* WRITTEN PROBLEM: Reproduce the data below line for line, with no changes.
======== EXTRACTED RECORDS
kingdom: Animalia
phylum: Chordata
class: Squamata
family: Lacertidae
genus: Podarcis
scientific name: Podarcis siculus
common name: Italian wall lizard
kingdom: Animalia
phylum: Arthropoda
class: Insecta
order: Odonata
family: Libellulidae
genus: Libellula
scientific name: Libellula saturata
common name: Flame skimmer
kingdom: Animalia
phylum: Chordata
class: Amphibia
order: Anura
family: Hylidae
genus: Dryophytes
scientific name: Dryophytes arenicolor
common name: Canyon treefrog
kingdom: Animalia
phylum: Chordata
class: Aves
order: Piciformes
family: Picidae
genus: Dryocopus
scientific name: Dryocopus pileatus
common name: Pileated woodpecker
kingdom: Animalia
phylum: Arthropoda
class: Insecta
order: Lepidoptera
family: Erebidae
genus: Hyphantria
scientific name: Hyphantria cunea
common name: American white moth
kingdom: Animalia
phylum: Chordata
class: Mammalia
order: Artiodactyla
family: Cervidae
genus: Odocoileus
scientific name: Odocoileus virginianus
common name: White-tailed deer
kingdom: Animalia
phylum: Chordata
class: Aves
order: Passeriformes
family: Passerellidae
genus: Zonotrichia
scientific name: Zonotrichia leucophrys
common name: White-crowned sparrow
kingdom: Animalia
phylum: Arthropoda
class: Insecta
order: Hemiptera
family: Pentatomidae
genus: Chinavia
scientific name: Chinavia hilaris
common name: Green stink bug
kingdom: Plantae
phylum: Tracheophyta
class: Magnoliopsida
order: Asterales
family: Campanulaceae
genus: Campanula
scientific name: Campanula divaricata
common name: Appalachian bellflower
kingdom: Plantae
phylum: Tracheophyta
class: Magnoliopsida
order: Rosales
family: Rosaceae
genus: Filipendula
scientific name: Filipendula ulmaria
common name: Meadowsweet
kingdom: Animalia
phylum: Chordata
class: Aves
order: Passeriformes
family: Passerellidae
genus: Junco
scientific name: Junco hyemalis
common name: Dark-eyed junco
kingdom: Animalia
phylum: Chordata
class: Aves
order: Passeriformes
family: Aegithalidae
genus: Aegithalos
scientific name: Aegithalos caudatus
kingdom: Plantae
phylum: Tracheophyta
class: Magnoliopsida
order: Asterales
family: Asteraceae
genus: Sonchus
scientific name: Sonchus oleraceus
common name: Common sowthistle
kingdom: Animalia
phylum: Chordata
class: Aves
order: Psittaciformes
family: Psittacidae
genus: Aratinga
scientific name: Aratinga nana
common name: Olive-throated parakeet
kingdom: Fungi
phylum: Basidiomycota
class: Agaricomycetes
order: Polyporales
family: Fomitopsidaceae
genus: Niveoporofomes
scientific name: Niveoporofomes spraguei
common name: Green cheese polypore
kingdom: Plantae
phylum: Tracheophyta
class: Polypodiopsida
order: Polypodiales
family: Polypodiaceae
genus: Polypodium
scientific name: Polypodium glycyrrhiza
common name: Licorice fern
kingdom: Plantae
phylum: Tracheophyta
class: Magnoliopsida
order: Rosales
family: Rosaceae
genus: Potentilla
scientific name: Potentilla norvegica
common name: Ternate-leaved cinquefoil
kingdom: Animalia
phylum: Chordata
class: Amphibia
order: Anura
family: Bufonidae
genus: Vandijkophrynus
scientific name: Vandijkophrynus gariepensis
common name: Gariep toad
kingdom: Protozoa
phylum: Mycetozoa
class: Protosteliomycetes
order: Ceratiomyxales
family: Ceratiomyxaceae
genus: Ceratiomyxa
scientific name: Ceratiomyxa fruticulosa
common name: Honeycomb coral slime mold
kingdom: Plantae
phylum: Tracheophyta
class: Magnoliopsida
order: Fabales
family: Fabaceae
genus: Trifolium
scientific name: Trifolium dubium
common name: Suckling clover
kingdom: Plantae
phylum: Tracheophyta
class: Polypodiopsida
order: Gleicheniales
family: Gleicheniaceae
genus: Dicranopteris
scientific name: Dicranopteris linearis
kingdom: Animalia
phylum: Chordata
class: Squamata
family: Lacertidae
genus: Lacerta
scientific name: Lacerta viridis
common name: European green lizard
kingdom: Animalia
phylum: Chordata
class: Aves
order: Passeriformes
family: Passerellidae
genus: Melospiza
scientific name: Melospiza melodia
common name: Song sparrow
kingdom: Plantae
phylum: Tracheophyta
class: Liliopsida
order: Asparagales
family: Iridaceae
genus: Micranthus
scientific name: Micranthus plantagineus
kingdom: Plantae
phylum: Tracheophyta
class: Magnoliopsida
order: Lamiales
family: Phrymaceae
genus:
================
* REPLY TO THE TASK:
kingdom: Animalia
phylum: Chordata
class: Squamata
family: Lacertidae
genus: Podarcis
scientific name: Podarcis siculus
common name: Italian wall lizard
kingdom: Animalia
phylum: Arthropoda
class: Insecta
order: Odonata
family: Libellulidae
genus: Libellula
scientific name: Libellula saturata
common name: Flame skimmer
kingdom: Animalia
phylum: Chordata
class: Amphibia
order: Anura
family: Hylidae
genus: Dryophytes
scientific name: Dryophytes arenicolor
common name: Canyon treefrog
kingdom: Animalia
phylum: Chordata
class: Aves
order: Piciformes
family: Picidae
genus: Dryocopus
scientific name: Dryocopus pileatus
common name: Pileated woodpecker
kingdom: Animalia
phylum: Arthropoda
class: Insecta
order: Lepidoptera
family: Erebidae
genus: Hyphantria
scientific name: Hyphantria cunea
common name: American white moth
kingdom: Animalia
phylum: Chordata
class: Mammalia
order: Artiodactyla
family: Cervidae
genus: Odocoileus
scientific name: Odocoileus virginianus
common name: White-tailed deer
kingdom: Animalia
phylum: Chordata
class: Aves
order: Passeriformes
family: Passerellidae
genus: Zonotrichia
scientific name: Zonotrichia leucophrys
common name: White-crowned sparrow
kingdom: Animalia
phylum: Arthropoda
class: Insecta
order: Hemiptera
family: Pentatomidae
genus: Chinavia
scientific name: Chinavia hilaris
common name: Green stink bug
kingdom: Plantae
phylum: Tracheophyta
class: Magnoliopsida
order: Asterales
family: Campanulaceae
genus: Campanula
scientific name: Campanula divaricata
common name: Appalachian bellflower
kingdom: Plantae
phylum: Tracheophyta
class: Magnoliopsida
order: Rosales
family: Rosaceae
genus: Filipendula
scientific name: Filipendula ulmaria
common name: Meadowsweet
kingdom: Animalia
phylum: Chordata
class: Aves
order: Passeriformes
family: Passerellidae
genus: Junco
scientific name: Junco hyemalis
common name: Dark-eyed junco
kingdom: Animalia
phylum: Chordata
class: Aves
order: Passeriformes
family: Aegithalidae
genus: Aegithalos
scientific name: Aegithalos caudatus
kingdom: Plantae
phylum: Tracheophyta
class: Magnoliopsida
order: Asterales
family: Asteraceae
genus: Sonchus
scientific name: Sonchus oleraceus
common name: Common sowthistle
kingdom: Animalia
phylum: Chordata
class: Aves
order: Psittaciformes
family: Psittacidae
genus: Aratinga
scientific name: Aratinga nana
common name: Olive-throated parakeet
kingdom: Fungi
phylum: Basidiomycota
class: Agaricomycetes
order: Polyporales
family: Fomitopsidaceae
genus: Niveoporofomes
scientific name: Niveoporofomes spraguei
common name: Green cheese polypore
kingdom: Plantae
phylum: Tracheophyta
class: Polypodiopsida
order: Polypodiales
family: Polypodiaceae
genus: Polypodium
scientific name: Polypodium glycyrrhiza
common name: Licorice fern
kingdom: Plantae
phylum: Tracheophyta
class: Magnoliopsida
order: Rosales
family: Rosaceae
genus: Potentilla
scientific name: Potentilla norvegica
common name: Ternate-leaved cinquefoil
kingdom: Animalia
phylum: Chordata
class: Amphibia
order: Anura
family: Bufonidae
genus: Vandijkophrynus
scientific name: Vandijkophrynus gariepensis
common name: Gariep toad
kingdom: Protozoa
phylum: Mycetozoa
class: Protosteliomycetes
order: Ceratiomyxales
family: Ceratiomyxaceae
genus: Ceratiomyxa
scientific name: Ceratiomyxa fruticulosa
common name: Honeycomb coral slime mold
kingdom: Plantae
phylum: Tracheophyta
class: Magnoliopsida
order: Fabales
family: Fabaceae
genus: Trifolium
scientific name: Trifolium dubium
common name: Suckling clover
kingdom: Plantae
phylum: Tracheophyta
class: Polypodiopsida
order: Gleicheniales
family: Gleicheniaceae
genus: Dicranopteris
scientific name: Dicranopteris linearis
kingdom: Animalia
phylum: Chordata
class: Squamata
family: Lacertidae
genus: Lacerta
scientific name: Lacerta viridis
common name: European green lizard
kingdom: Animalia
phylum: Chordata
class: Aves
order: Passeriformes
family: Passerellidae
genus: Melospiza
scientific name: Melospiza melodia
common name: Song sparrow
kingdom: Plantae
phylum: Tracheophyta
class: Liliopsida
order: Asparagales
family: Iridaceae
genus: Micranthus
scientific name: Micranthus plantagineus
kingdom: Plantae
phylum: Tracheophyta
class: Magnoliopsida
order: Lamiales
family: Phrymaceae
genus:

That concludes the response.